• [PROBLEMS AND TASKS]
**A)** Answer these from the Gaza article, one line each:
(i) How many Israelis were killed in Thursday's shooting attacks in the Negev desert?
(ii) How far from Gaza does Beersheva lie?
(iii) How many policemen did Cairo say were killed by Israeli fire?
**B)** Does each statement agree with the Gaza article? Give yes or no, with the deciding words quoted.
(i) The air strike near Beit Lahiya seriously wounded a 12-year-old boy.
(ii) Israel blamed Islamic Jihad for the bloodshed.
(iii) Operation Cast Lead lasted 22 days.
**C)** Carry the Gaza article forward from its last paragraph.

*** GIVEN TEXT Section Begins ***

Gaza rockets rain down as Israel mulls response

AFP , Sunday 21 Aug 2011

Sunday 20 rockets landed in Israel in a continuation of a deadly tit-for-tat rocket fire and air strikes that started Thursday with the killing of 8 Israelis on the road

Gaza
A Palestinian militant member of the Qassam Brigades, Hamas' armed wing, talks on a walkie-talkie at Rafah refugee camp, Gaza, Sunday, (AP).

Violence in and around Gaza entered its fourth day on Sunday as militants fired over 20 rockets into Israel and the air force hit targets near Gaza City, a day after a rocket killed an Israeli.

In what was the first air strike since Saturday afternoon, the Israeli air force fired at a target near Beit Lahiya, just north of Gaza City, seriously wounding a 12-year-old boy, medical sources said.

Gaza security sources said militants from the Popular Resistance Committees (PRC) had earlier been seen firing medium-range Grad rockets into southern Israel from the same area.

Tensions in and around the Gaza Strip have soared since Thursday when militants staged a series of bloody shooting attacks in the Negev desert, killing eight Israelis and prompting a wave of bloody tit-for-tat exchanges.

It also sparked a diplomatic crisis with Egypt after Cairo said five policemen were killed by Israeli fire as soldiers pursued gunmen involved in the Negev ambushes.

Israel blamed Gaza's Popular Resistance Committees for the bloodshed and in retaliatory air strikes has killed 15 Palestinians, including seven PRC militants and two from Islamic Jihad's armed wing.

Another 48 people have been injured, half of them women and children, medics said.

In the same period, militants have fired more than 100 rockets and mortars at Israeli towns and cities in the south, killing one and injuring dozens more, one critically.

Three illegal Palestinian workers sleeping rough near Ashdod were also injured by rocket fire from Gaza on Saturday, two of them seriously.

On Saturday night, rockets ploughed into Beersheva, which lies some 40 kilometres (24 miles) from Gaza, killing a man and injuring 15, one critically, Israeli medics said.

But the skies over Gaza remained ominously quiet overnight.

Shortly after the attack, Prime Minister Benjamin Netanyahu convened his inner forum to discuss Israel's response to the violence, although a senior diplomatic official quoted by Haaretz insisted the focus was on containment.

"No-one wants an Operation Cast Lead 2," he told the newspaper, referring to Israel's devastating 22-day operation in Gaza over New Year 2009 which killed more than 1,400 Palestinians and 11 Israelis.

*** GIVEN TEXT Section Ends ***
*** DATASET EXCERPTS Section Begins ***

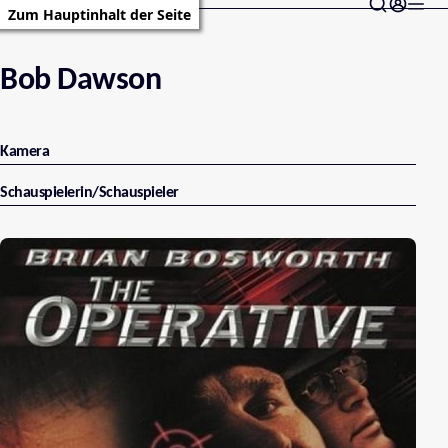
Zum Hauptinhalt der Seite
Bob Dawson
Kamera
Schauspielerin/Schauspieler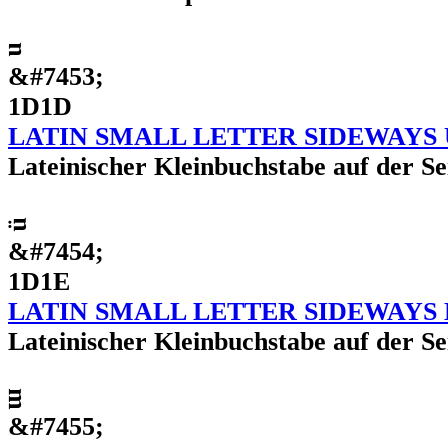
ᴝ
&#7453;
1D1D
LATIN SMALL LETTER SIDEWAYS 
Lateinischer Kleinbuchstabe auf der Sei
ᴞ
&#7454;
1D1E
LATIN SMALL LETTER SIDEWAYS 
Lateinischer Kleinbuchstabe auf der Se
ᴟ
&#7455;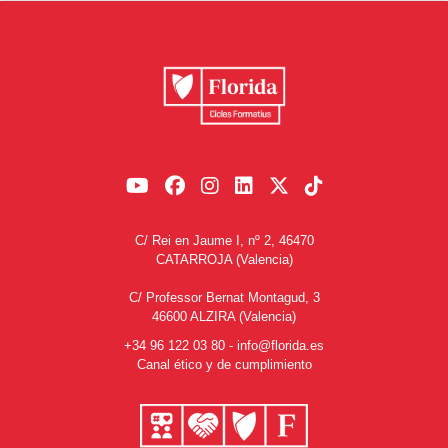
C/ Rei en Jaume I, nº 2, 46470
CATARROJA (Valencia)
C/ Professor Bernat Montagud, 3
46600 ALZIRA (Valencia)
+34 96 122 03 80
-
info@florida.es
Canal ético y de cumplimiento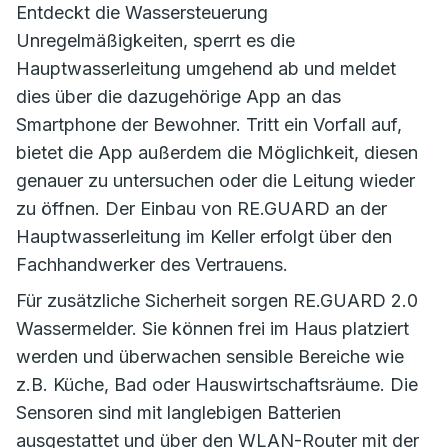
Entdeckt die Wassersteuerung
Unregelmäßigkeiten, sperrt es die
Hauptwasserleitung umgehend ab und meldet
dies über die dazugehörige App an das
Smartphone der Bewohner. Tritt ein Vorfall auf,
bietet die App außerdem die Möglichkeit, diesen
genauer zu untersuchen oder die Leitung wieder
zu öffnen. Der Einbau von RE.GUARD an der
Hauptwasserleitung im Keller erfolgt über den
Fachhandwerker des Vertrauens.
Für zusätzliche Sicherheit sorgen RE.GUARD 2.0
Wassermelder. Sie können frei im Haus platziert
werden und überwachen sensible Bereiche wie
z.B. Küche, Bad oder Hauswirtschaftsräume. Die
Sensoren sind mit langlebigen Batterien
ausgestattet und über den WLAN-Router mit der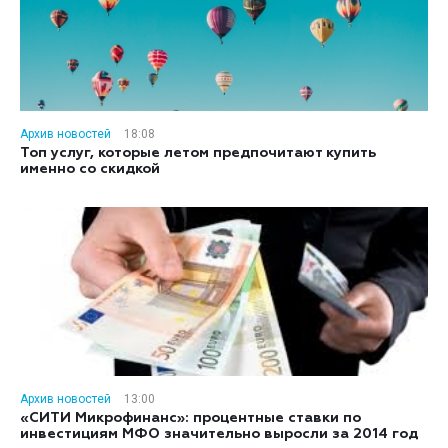
Архив новостей
18:08
Топ услуг, которые летом предпочитают купить
именно со скидкой
Архив новостей
13:00
«СИТИ Микрофинанс»: процентные ставки по
инвестициям МФО значительно выросли за 2014 год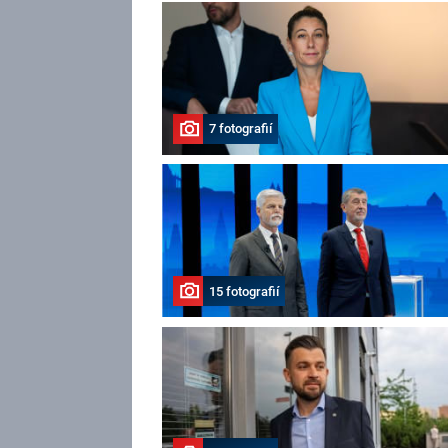
7 fotografií
15 fotografií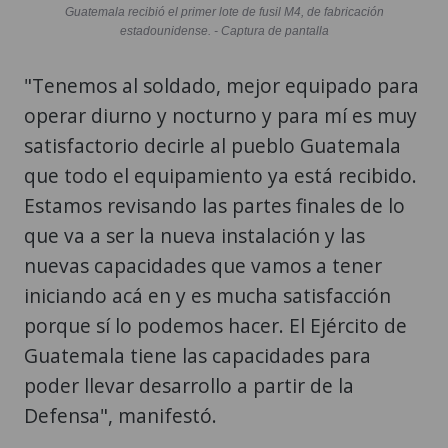
Guatemala recibió el primer lote de fusil M4, de fabricación
estadounidense. - Captura de pantalla
"Tenemos al soldado, mejor equipado para
operar diurno y nocturno y para mí es muy
satisfactorio decirle al pueblo Guatemala
que todo el equipamiento ya está recibido.
Estamos revisando las partes finales de lo
que va a ser la nueva instalación y las
nuevas capacidades que vamos a tener
iniciando acá en y es mucha satisfacción
porque sí lo podemos hacer. El Ejército de
Guatemala tiene las capacidades para
poder llevar desarrollo a partir de la
Defensa", manifestó.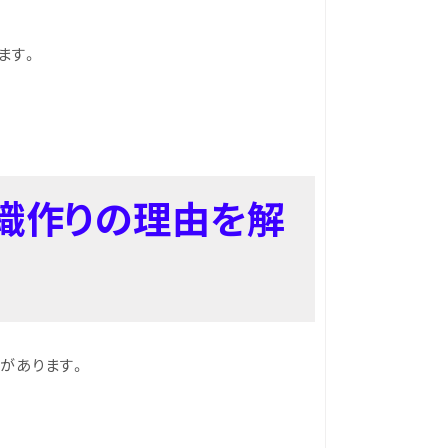
ます。
織作りの理由を解
があります。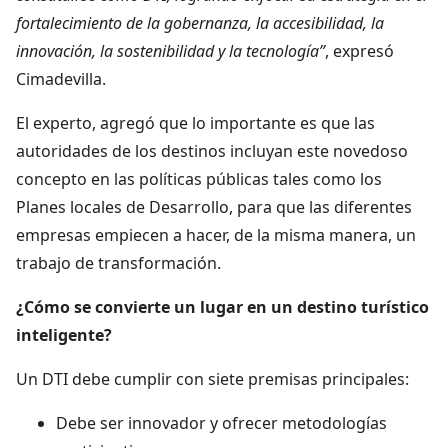
fortalecimiento de la gobernanza, la accesibilidad, la
innovación, la sostenibilidad y la tecnología”
, expresó
Cimadevilla.
El experto, agregó que lo importante es que las
autoridades de los destinos incluyan este novedoso
concepto en las políticas públicas tales como los
Planes locales de Desarrollo, para que las diferentes
empresas empiecen a hacer, de la misma manera, un
trabajo de transformación.
¿Cómo se convierte un lugar en un destino turístico
inteligente?
Un DTI debe cumplir con siete premisas principales:
Debe ser innovador y ofrecer metodologías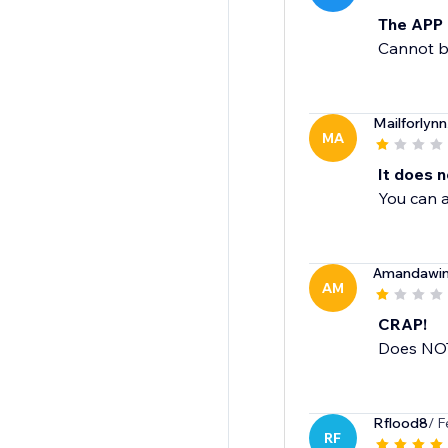
The APP
Cannot b
Mailforlynn
MA
It does n
You can a
Amandawin
AM
CRAP!
Does NOT
Rflood8
/ F
RF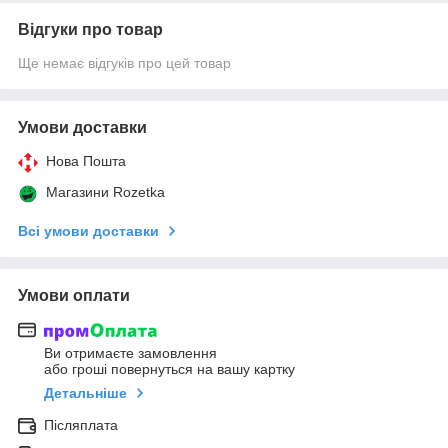
Відгуки про товар
Ще немає відгуків про цей товар
Умови доставки
Нова Пошта
Магазини Rozetka
Всі умови доставки
Умови оплати
Ви отримаєте замовлення
або гроші повернуться на вашу картку
Детальніше
Післяплата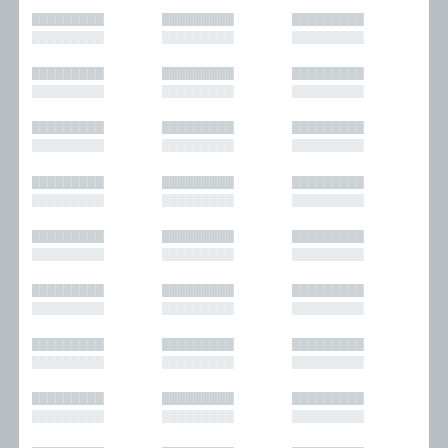
█████████
█████████
█████████
█████████
█████████
█████████
█████████
█████████
█████████
█████████
█████████
█████████
█████████
█████████
█████████
█████████
█████████
█████████
█████████
█████████
█████████
█████████
█████████
█████████
█████████
█████████
█████████
█████████
█████████
█████████
█████████
█████████
█████████
█████████
█████████
█████████
█████████
█████████
█████████
█████████
█████████
█████████
█████████
█████████
█████████
█████████
█████████
█████████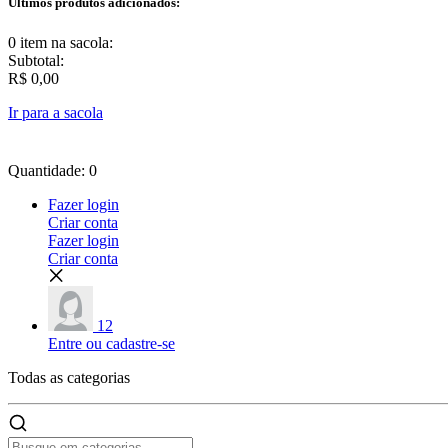
Últimos produtos adicionados:
0 item
na sacola:
Subtotal:
R$ 0,00
Ir para a sacola
Quantidade: 0
Fazer login
Criar conta
Fazer login
Criar conta
12
Entre ou cadastre-se
Todas as
categorias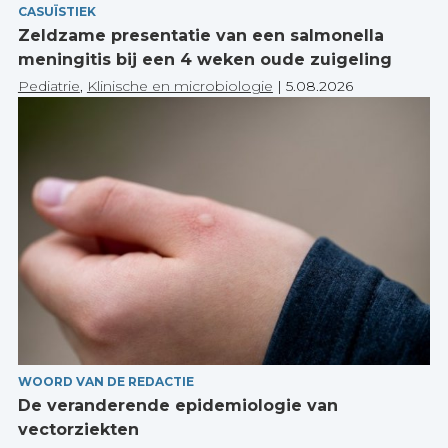
CASUÏSTIEK
Zeldzame presentatie van een salmonella
meningitis bij een 4 weken oude zuigeling
Pediatrie
,
Klinische en microbiologie
|
5.08.2026
WOORD VAN DE REDACTIE
De veranderende epidemiologie van
vectorziekten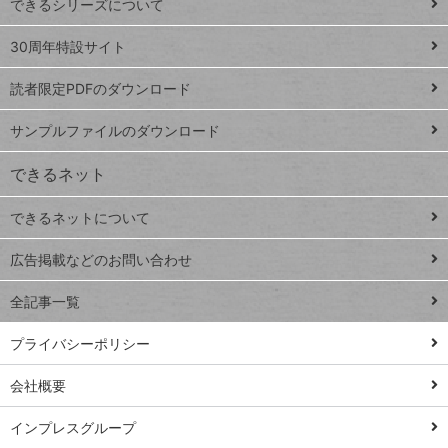
できるシリーズについて
Google
ト
スプレ
ッ
30周年特設サイト
ッドシ
プ
読者限定PDFのダウンロード
ート
ペ
iPhone
ー
サンプルファイルのダウンロード
VLOOKUP
ジ
できるネット
連載
できるネットについて
Excel Q&A
close
閉じ
トイアンナ流仕
広告掲載などのお問い合わせ
る
事術
全記事一覧
PowerAutomate
ではじめる業務
プライバシーポリシー
の完全自動化
会社概要
AI議事録作成術
Windows 11
インプレスグループ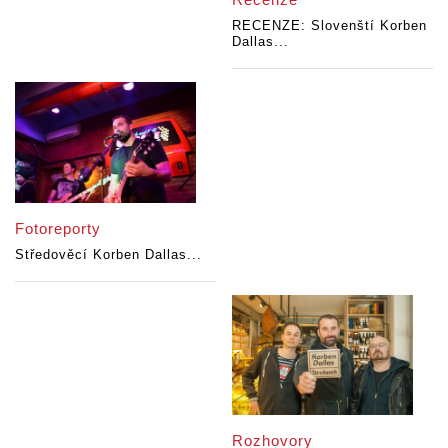
RECENZE: Slovenští Korben
Dallas...
Fotoreporty
Středověcí Korben Dallas...
Rozhovory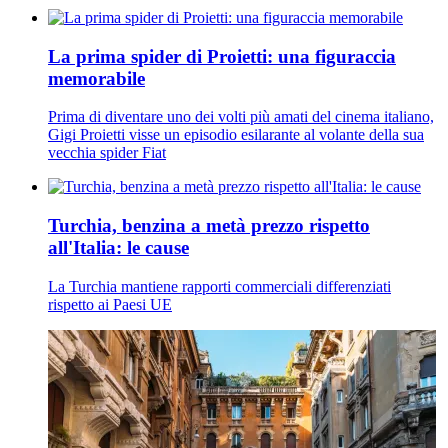
La prima spider di Proietti: una figuraccia
memorabile
Prima di diventare uno dei volti più amati del cinema italiano,
Gigi Proietti visse un episodio esilarante al volante della sua
vecchia spider Fiat
Turchia, benzina a metà prezzo rispetto
all'Italia: le cause
La Turchia mantiene rapporti commerciali differenziati
rispetto ai Paesi UE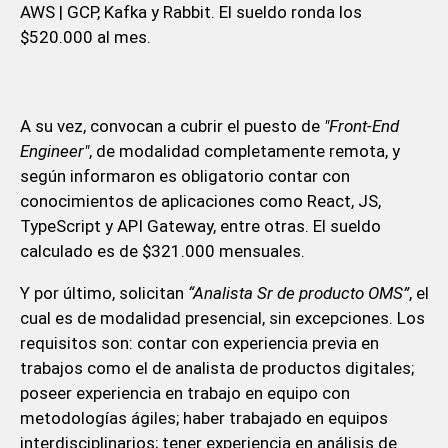
AWS | GCP, Kafka y Rabbit. El sueldo ronda los
$520.000 al mes.
A su vez, convocan a cubrir el puesto de
"Front-End
Engineer"
, de modalidad completamente remota, y
según informaron es obligatorio contar con
conocimientos de aplicaciones como React, JS,
TypeScript y API Gateway, entre otras. El sueldo
calculado es de $321.000 mensuales.
Y por último, solicitan
“Analista Sr de producto OMS”
, el
cual es de modalidad presencial, sin excepciones. Los
requisitos son: contar con experiencia previa en
trabajos como el de analista de productos digitales;
poseer experiencia en trabajo en equipo con
metodologías ágiles; haber trabajado en equipos
interdisciplinarios; tener experiencia en análisis de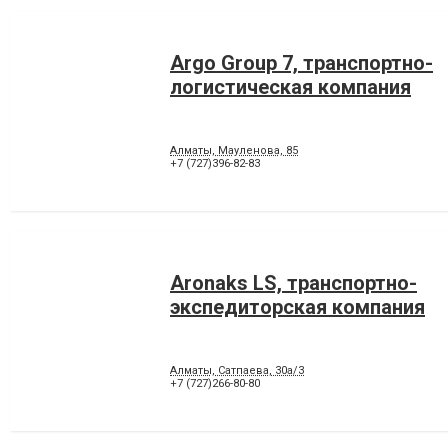
Argo Group 7, транспортно-
логистическая компания
Алматы, Мауленова, 85
+7 (727)396-82-83
Aronaks LS, транспортно-
экспедиторская компания
Алматы, Сатпаева, 30а/3
+7 (727)266-80-80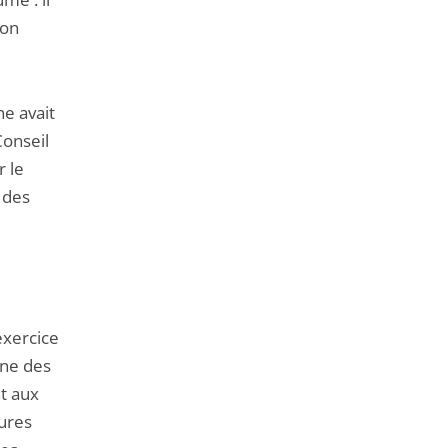
non
e avait
Conseil
r le
 des
exercice
une des
nt aux
sures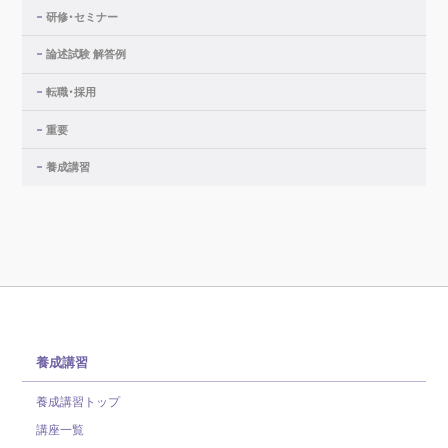
研修・セミナー
論述試験 解答例
転職・採用
重要
養成講習
養成講習
養成講習トップ
講座一覧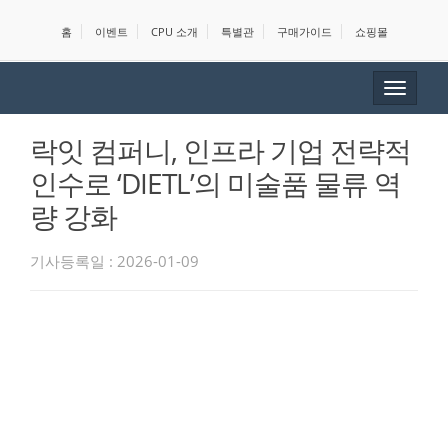
홈
이벤트
CPU 소개
특별관
구매가이드
쇼핑몰
Toggle
navigat
락잇 컴퍼니, 인프라 기업 전략적
인수로 ‘DIETL’의 미술품 물류 역
량 강화
기사등록일 : 2026-01-09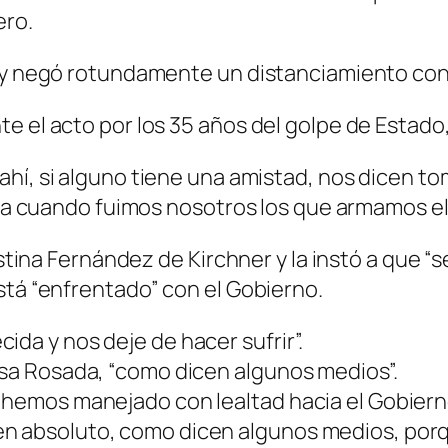
ero.
a y negó rotundamente un distanciamiento con
 el acto por los 35 años del golpe de Estado, e
 ahí, si alguno tiene una amistad, nos dicen tom
 cuando fuimos nosotros los que armamos el
ristina Fernández de Kirchner y la instó a que “
stá “enfrentado” con el Gobierno.
ida y nos deje de hacer sufrir”.
asa Rosada, “como dicen algunos medios”.
 hemos manejado con lealtad hacia el Gobierno
en absoluto, como dicen algunos medios, porq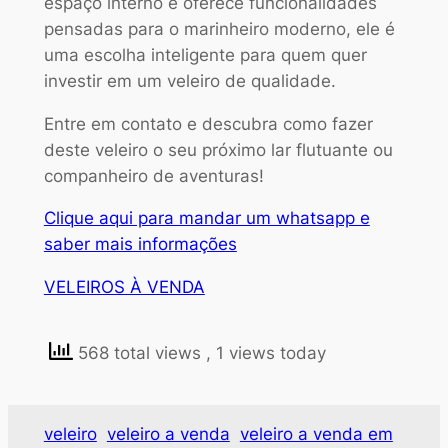
espaço interno e oferece funcionalidades
pensadas para o marinheiro moderno, ele é
uma escolha inteligente para quem quer
investir em um veleiro de qualidade.
Entre em contato e descubra como fazer
deste veleiro o seu próximo lar flutuante ou
companheiro de aventuras!
Clique aqui para mandar um whatsapp e
saber mais informações
VELEIROS À VENDA
568 total views
, 1 views today
veleiro
veleiro a venda
veleiro a venda em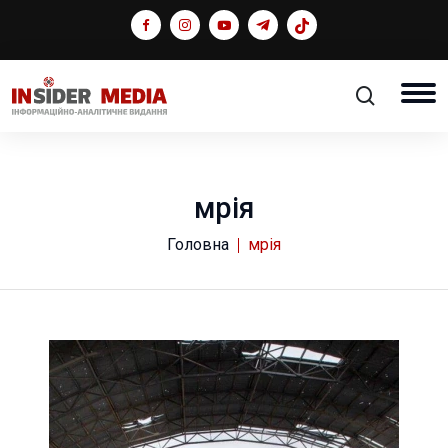
мрія
Головна
мрія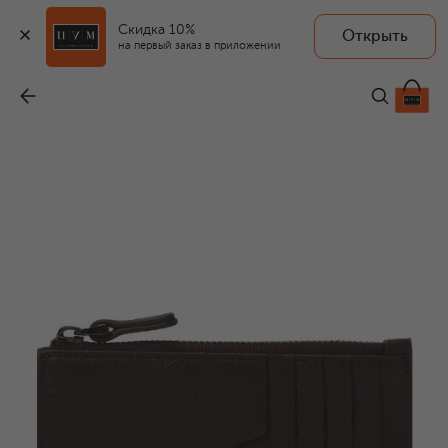
Скидка 10%
Открыть
на первый заказ в приложении
Кожаный футляр для кредитных карт
-
8 250 ₽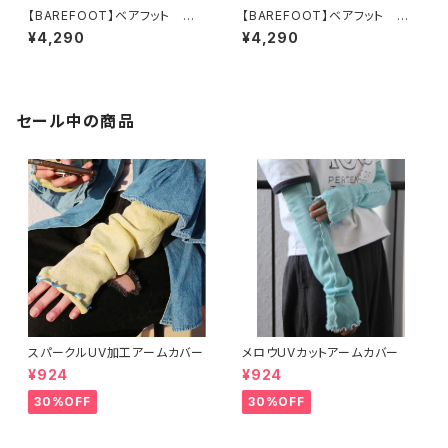
【BAREFOOT】ベアフット ちょ
【BAREFOOT】ベアフット お
うちょトイバッグL
魚トイバッグL
¥4,290
¥4,290
セール中の商品
スパークルUV加工アームカバー
メロウUVカットアームカバー
¥924
¥924
30%OFF
30%OFF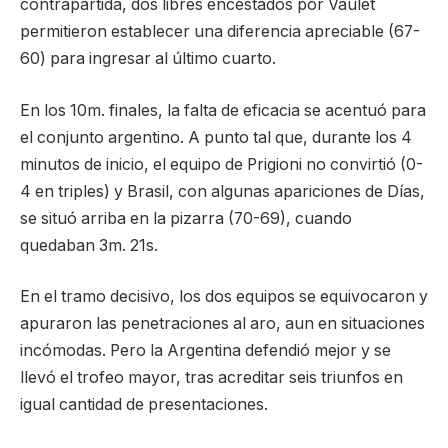
contrapartida, dos libres encestados por Vaulet
permitieron establecer una diferencia apreciable (67-
60) para ingresar al último cuarto.
En los 10m. finales, la falta de eficacia se acentuó para
el conjunto argentino. A punto tal que, durante los 4
minutos de inicio, el equipo de Prigioni no convirtió (0-
4 en triples) y Brasil, con algunas apariciones de Días,
se situó arriba en la pizarra (70-69), cuando
quedaban 3m. 21s.
En el tramo decisivo, los dos equipos se equivocaron y
apuraron las penetraciones al aro, aun en situaciones
incómodas. Pero la Argentina defendió mejor y se
llevó el trofeo mayor, tras acreditar seis triunfos en
igual cantidad de presentaciones.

*** DATASET EXCERPTS Section Ends ***

• [ANSWERS IN ORDER]
**A)**
(i) Eight.
(ii) Some 40 kilometers (24 miles).
(iii) Five.

**B)**
(i) Yes: "seriously wounding a 12-year-old boy"
(ii) No: "Israel blamed Gaza's Popular Resistance Committees for the bloodshed"
(iii) Yes: "Israel's devastating 22-day operation in Gaza over New Year 2009"

**C)**
That operation, which ended in January 2009 with a truce which has largely held, was launched to stamp out persistent rocket fire on southern Israel.

The Popular Resistance Committees claimed Saturday's rocket fire on Beersheva, while the armed wing of Hamas said it had fired four Grad rockets at Ofakim, lightly wounding two children.

It was the first time the Ezzedine al-Qassam Brigades had claimed any rocket fire since April when a truce was declared following a similar escalation in which 19 Palestinians died in air strikes after an anti-tank missile killed a youngster on an Israeli school bus.

But it made no mention of an end to the truce agreement of April 10 which was agreed to by the main militant factions.

Egypt also reported rocket fire hitting its territory on Sunday in what was believed to be an attempt by militants in southern Gaza to hit a nearby Israeli target, which strayed off target.

After the rocket fire, Israel arrested 120 Hamas members in the southern West Bank, Palestinian police said.

"Between 100 and 120 people have been arrested," Samira Halaika, a Hamas MP from Hebron told AFP. "In terms of size, there has never been such an arrest operation on this scale in the Hebron area before."

The military refused to comment on the operation, which sparked protests in the town of Dura where youths hurled stones at troops, who fired rubber bullets, moderately injuring one, medics said.

In Cairo, the Arab League was holding emergency talks about the escalation in the wake of the Negev attacks, which also sparked a diplomatic crisis between Israel and Egypt after troops accidentally killed five Egyptian policeman as they hunted for the gunmen.

Egyptian state television said Cairo was to recall its ambassador to Israel in protest, but Israel says it has not been officially notified of any such intention.

Defence Minister Ehud Barak on Saturday expressed "regret" over the killing but Cairo said it did not go far enough.

On Sunday, Jordan condemned Israel for its "military escalation and operations in Gaza that have killed civilians as well as Egyptian officers," urging an immediate halt to the strikes in order to avoid regional instability.